*DATASET EXTRACT*.
********

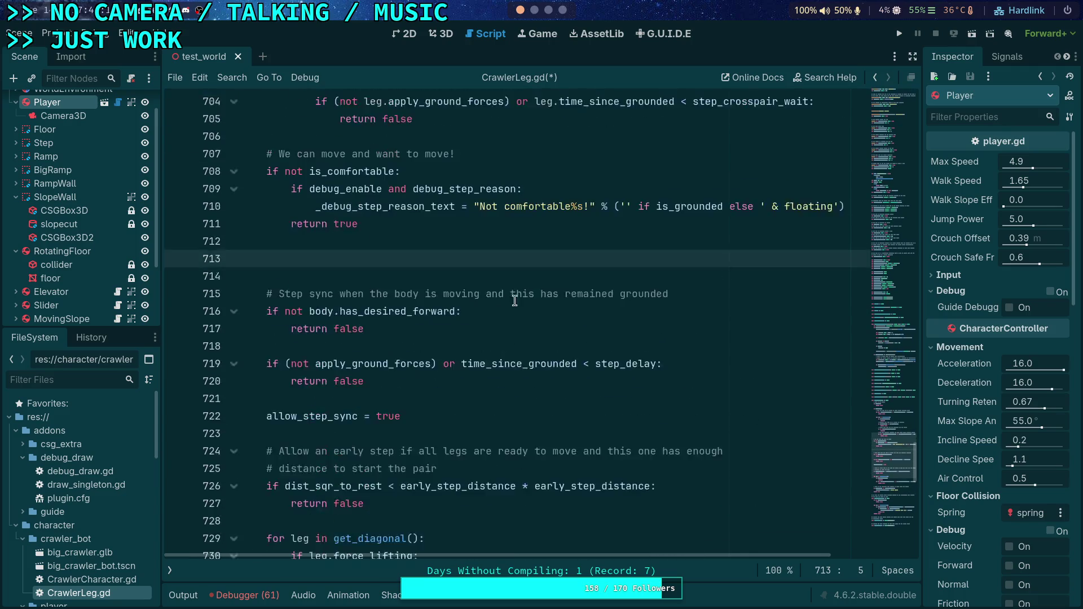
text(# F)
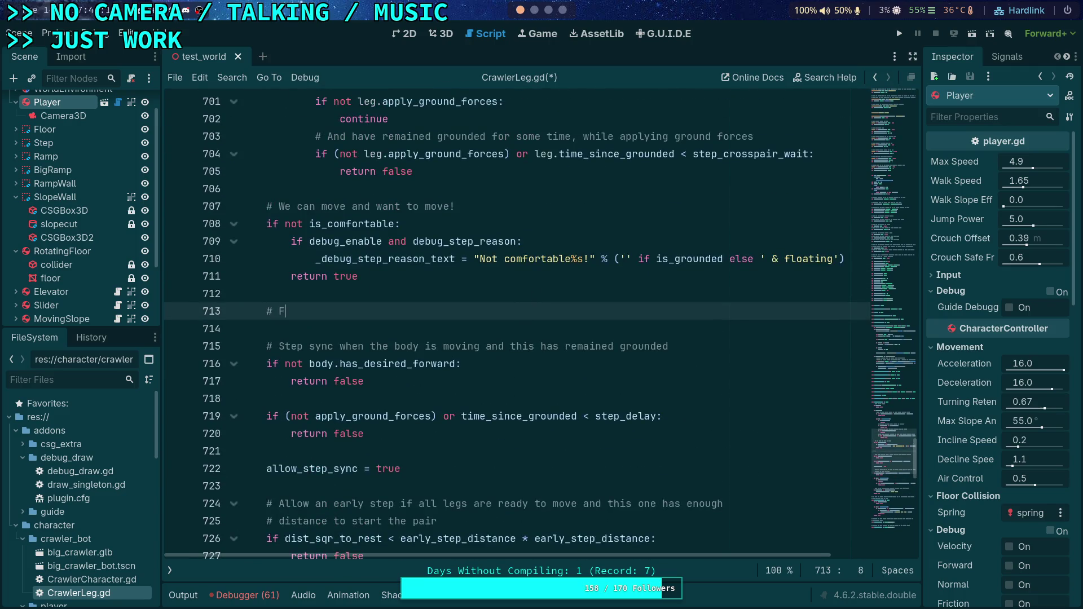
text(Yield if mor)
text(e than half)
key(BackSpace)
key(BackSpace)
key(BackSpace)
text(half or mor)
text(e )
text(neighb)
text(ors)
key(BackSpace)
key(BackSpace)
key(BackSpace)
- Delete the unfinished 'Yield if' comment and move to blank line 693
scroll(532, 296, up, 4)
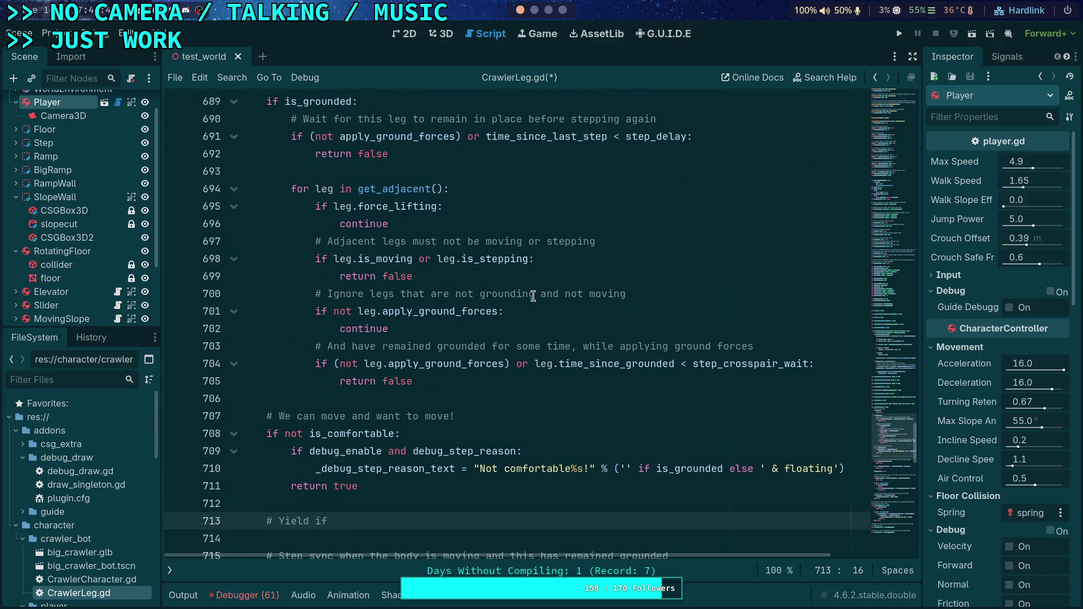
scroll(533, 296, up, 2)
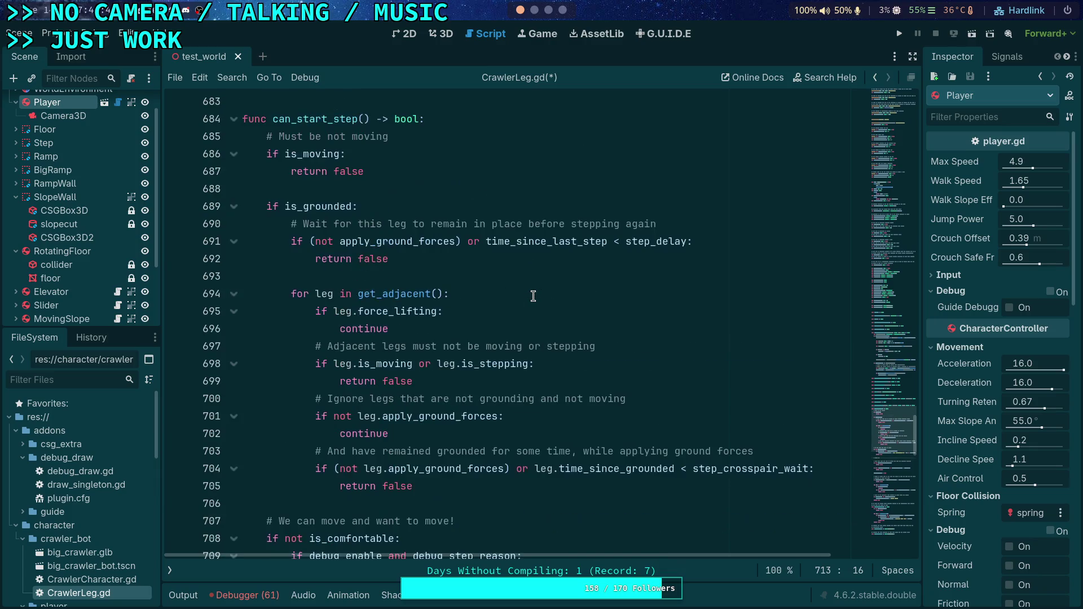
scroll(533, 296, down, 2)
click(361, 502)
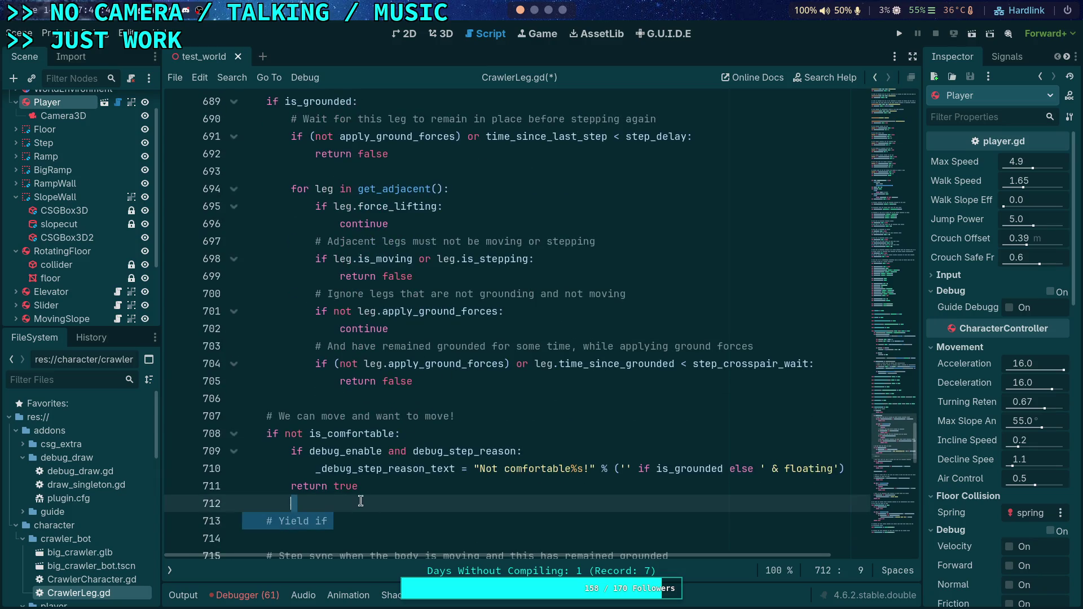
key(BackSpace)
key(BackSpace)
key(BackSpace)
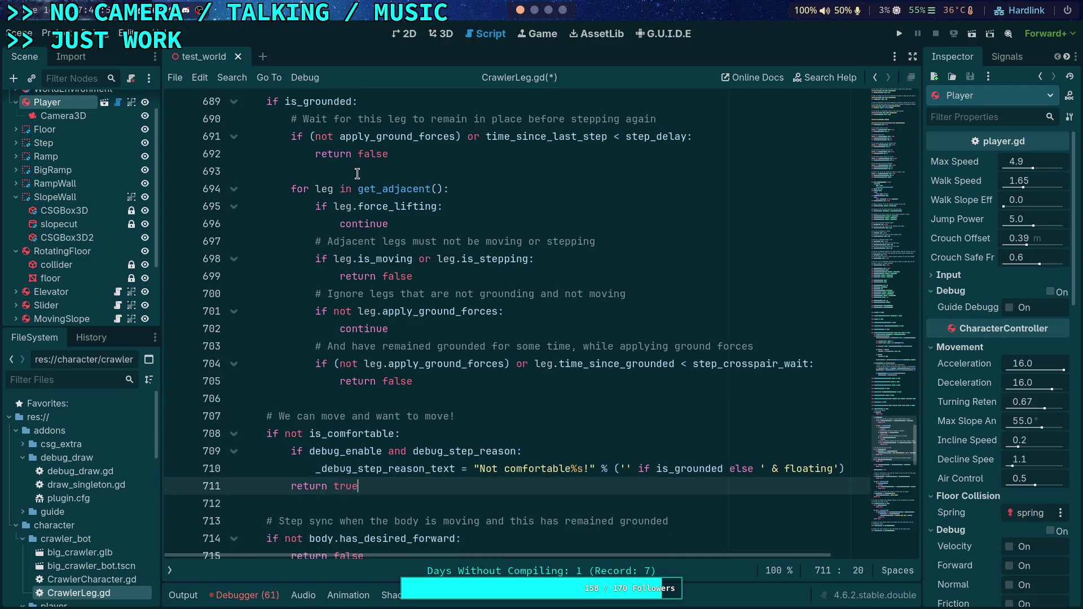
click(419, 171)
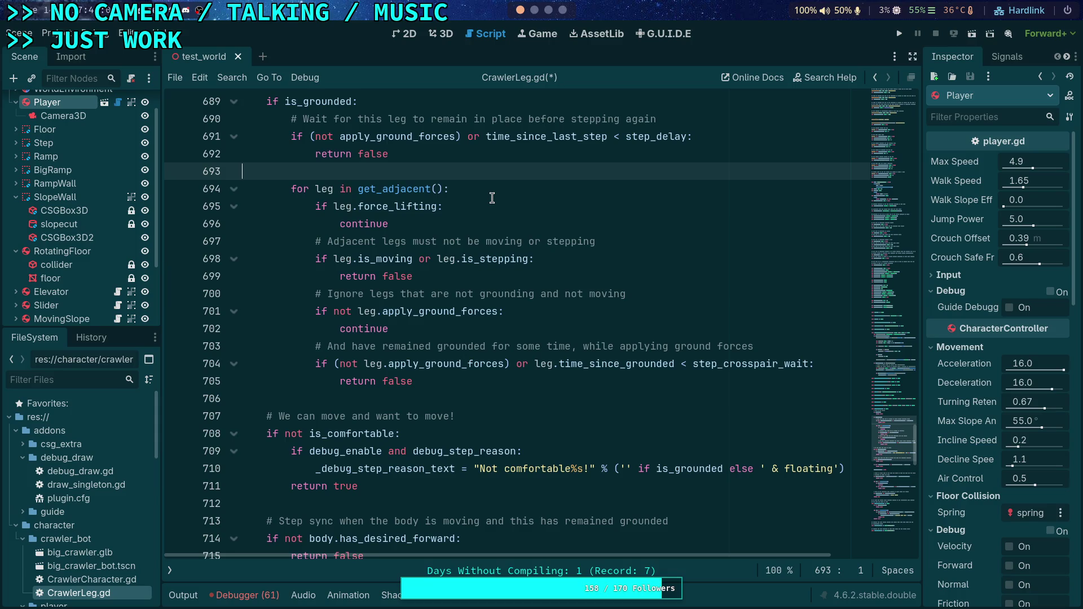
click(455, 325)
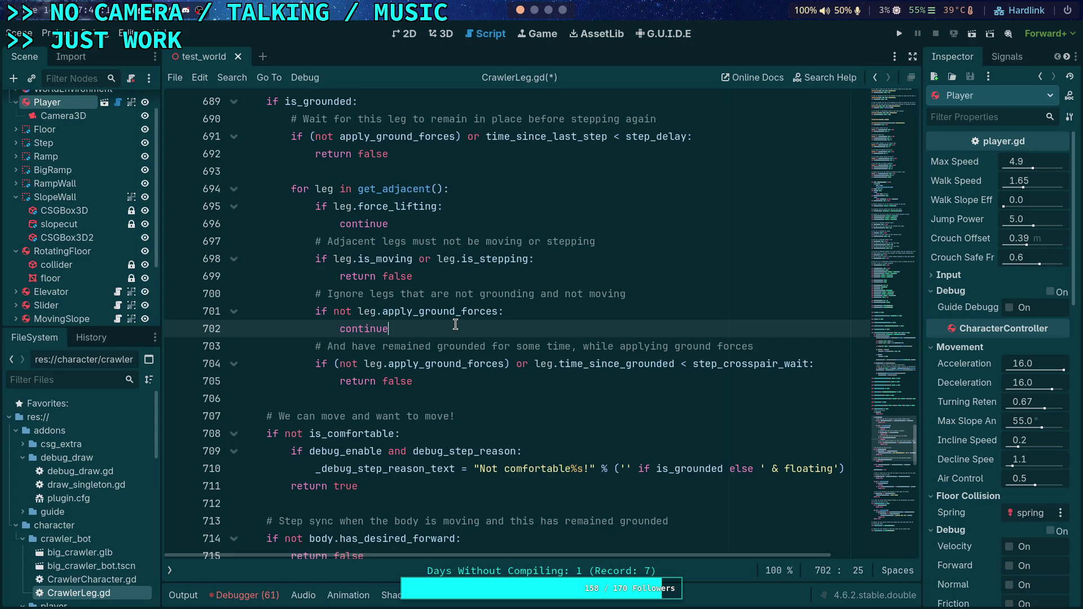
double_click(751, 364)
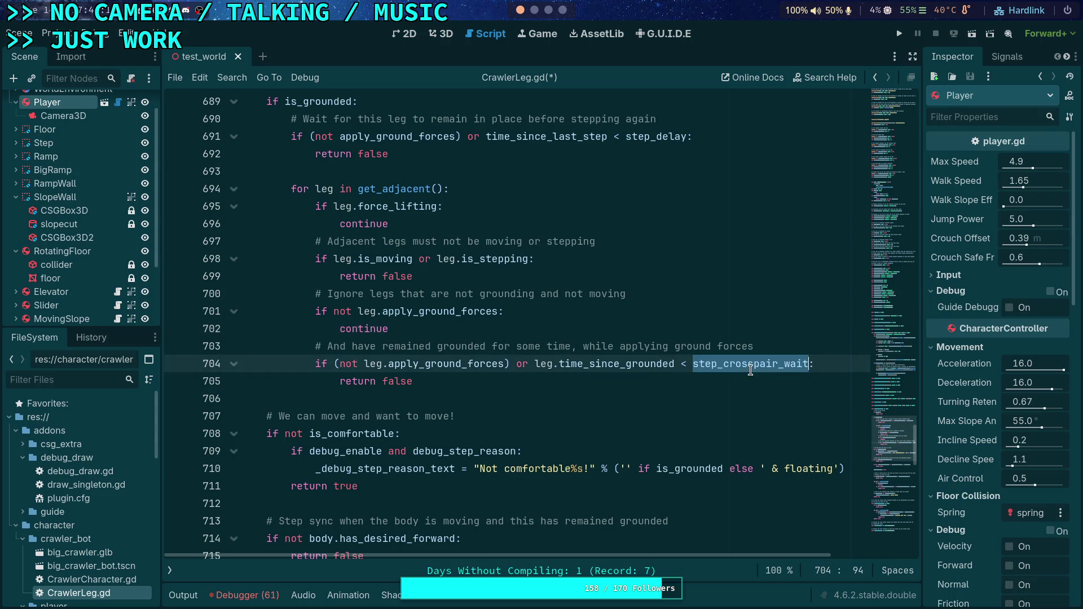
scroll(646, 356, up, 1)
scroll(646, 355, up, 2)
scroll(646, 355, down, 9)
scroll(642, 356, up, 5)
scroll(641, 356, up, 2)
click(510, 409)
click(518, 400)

********

*WORK TO BE COMPLETED*. Report each line above that includes the string "down".

*EXERCISE ANSWER*.
scroll(533, 296, down, 2)
scroll(646, 355, down, 9)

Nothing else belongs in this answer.